### Assigned task
Render the lines of text from the records below as a single numbered list, skipping any blank lines. Leave the pictures out of your answer.

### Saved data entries
============
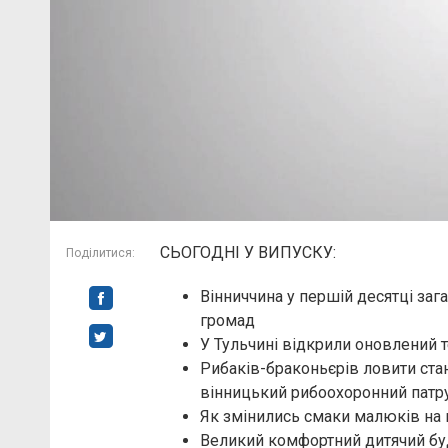
СЬОГОДНІ У ВИПУСКУ:
Поділитися:
Вінниччина у першій десятці заг
громад
У Тульчині відкрили оновлений 
Рибаків-браконьєрів ловити ста
вінницький рибоохоронний патр
Як змінились смаки малюків на 
Великий комфортний дитячий буд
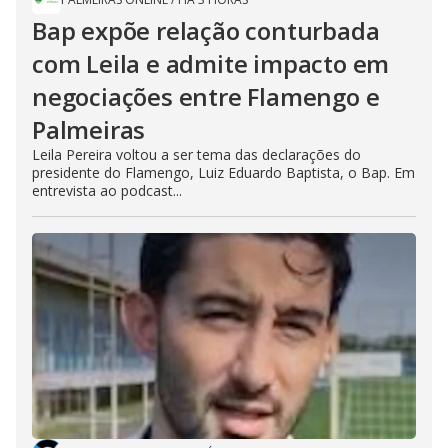
Bap expõe relação conturbada
com Leila e admite impacto em
negociações entre Flamengo e
Palmeiras
Leila Pereira voltou a ser tema das declarações do
presidente do Flamengo, Luiz Eduardo Baptista, o Bap. Em
entrevista ao podcast...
============
### Answer section
1. СЬОГОДНІ У ВИПУСКУ:
2. Поділитися:
3. Вінниччина у першій десятці заг
4. громад
5. У Тульчині відкрили оновлений 
6. Рибаків-браконьєрів ловити ста
7. вінницький рибоохоронний патр
8. Як змінились смаки малюків на 
9. Великий комфортний дитячий буд
10. Bap expõe relação conturbada
11. com Leila e admite impacto em
12. negociações entre Flamengo e
13. Palmeiras
14. Leila Pereira voltou a ser tema das declarações do
15. presidente do Flamengo, Luiz Eduardo Baptista, o Bap. Em
16. entrevista ao podcast...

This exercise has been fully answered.